Combining the recently-approved BRAF inhibitor Zelboraf with an engineered T cell immunotherapy to treat metastatic melanoma may significantly increase tumor responses and survival in an animal model, according to research out of the University of California at Los Angeles ’s Jonsson Comprehensive Cancer Center.
Animals in the study that received the combination therapy had better tumor responses and lived more than twice as long as those getting the BRAF inhibitor or immunotherapy alone, the study showed. Jonsson Cancer Center researchers hope to launch testing in humans within two years.
In the immunotherapy technique, called adoptive T cell transfer (ACT), lymphocytes are genetically engineered to express a receptor that recognizes melanoma cells, creating an army of immune cells that attack the cancer. The lymphocytes are modified genetically to become specific to the melanoma cells and are injected into the body.

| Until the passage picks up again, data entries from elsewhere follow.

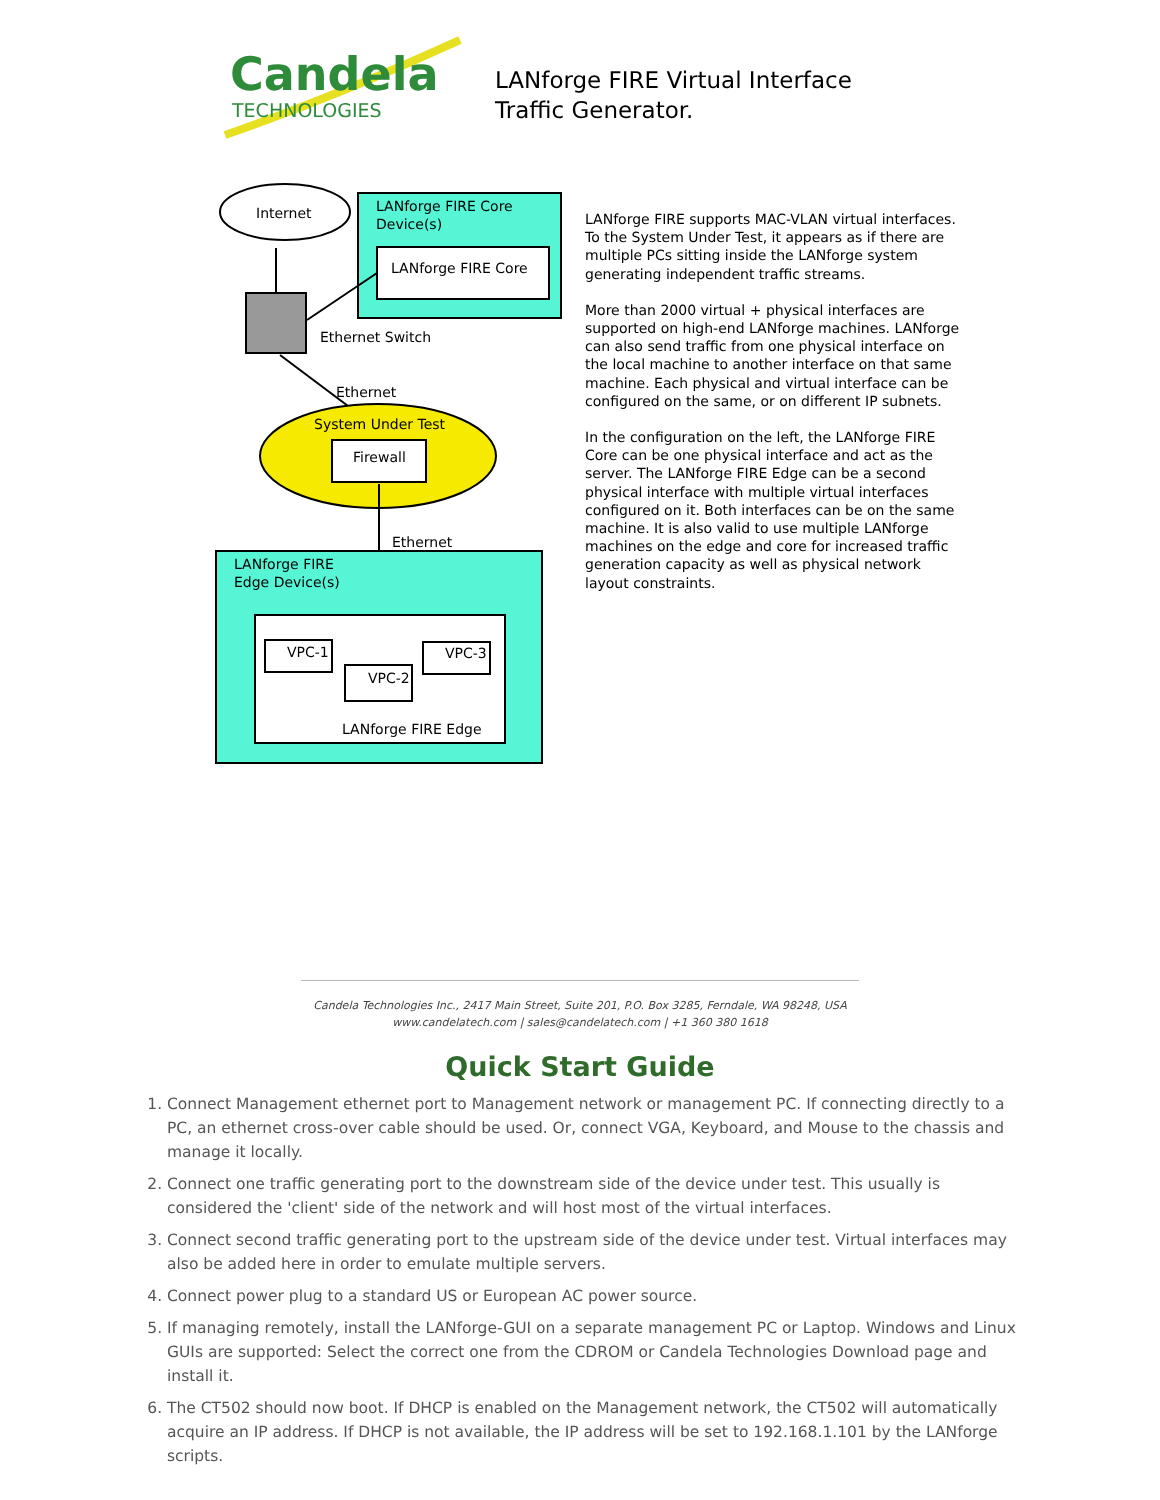Candela
TECHNOLOGIES
LANforge FIRE Virtual Interface
Traffic Generator.
Internet
LANforge FIRE Core
Device(s)
LANforge FIRE Core
Ethernet Switch
Ethernet
System Under Test
Firewall
Ethernet
LANforge FIRE
Edge Device(s)
VPC-1
VPC-2
VPC-3
LANforge FIRE Edge
LANforge FIRE supports MAC-VLAN virtual interfaces. To the System Under Test, it appears as if there are multiple PCs sitting inside the LANforge system generating independent traffic streams.
More than 2000 virtual + physical interfaces are supported on high-end LANforge machines. LANforge can also send traffic from one physical interface on the local machine to another interface on that same machine. Each physical and virtual interface can be configured on the same, or on different IP subnets.
In the configuration on the left, the LANforge FIRE Core can be one physical interface and act as the server. The LANforge FIRE Edge can be a second physical interface with multiple virtual interfaces configured on it. Both interfaces can be on the same machine. It is also valid to use multiple LANforge machines on the edge and core for increased traffic generation capacity as well as physical network layout constraints.
Candela Technologies Inc., 2417 Main Street, Suite 201, P.O. Box 3285, Ferndale, WA 98248, USA
www.candelatech.com | sales@candelatech.com | +1 360 380 1618
Quick Start Guide
1. Connect Management ethernet port to Management network or management PC. If connecting directly to a PC, an ethernet cross-over cable should be used. Or, connect VGA, Keyboard, and Mouse to the chassis and manage it locally.
2. Connect one traffic generating port to the downstream side of the device under test. This usually is considered the 'client' side of the network and will host most of the virtual interfaces.
3. Connect second traffic generating port to the upstream side of the device under test. Virtual interfaces may also be added here in order to emulate multiple servers.
4. Connect power plug to a standard US or European AC power source.
5. If managing remotely, install the LANforge-GUI on a separate management PC or Laptop. Windows and Linux GUIs are supported: Select the correct one from the CDROM or Candela Technologies Download page and install it.
6. The CT502 should now boot. If DHCP is enabled on the Management network, the CT502 will automatically acquire an IP address. If DHCP is not available, the IP address will be set to 192.168.1.101 by the LANforge scripts.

About 50 percent of patients with metastatic melanoma have the BRAF mutation and can be treated with Zelboraf. More than 50 percent of those respond well to the drug, but the responses usually last only a few months. With immunotherapy, fewer patients respond, but the responses are more durable.
“The idea was to target two different aspects of anti-cancer biology, hitting the tumor cells themselves with the BRAF inhibitor and adding in T cells educated to induce a specific anti-tumor immune response,” says Richard Koya, MD, a Jonsson Cancer Center scientist and an assistant professor of surgical oncology, in a press release. “The results we saw in this study were very promising,” he says.
“This is a patient population that we are not able to cure,” Koya says. “With what we have now we are just prolonging their lives. We need to have more options, and we hope this combination therapy proves to be an effective alternative.”
The findings of study appear in the Aug. 15, 2012 issue of Cancer Research.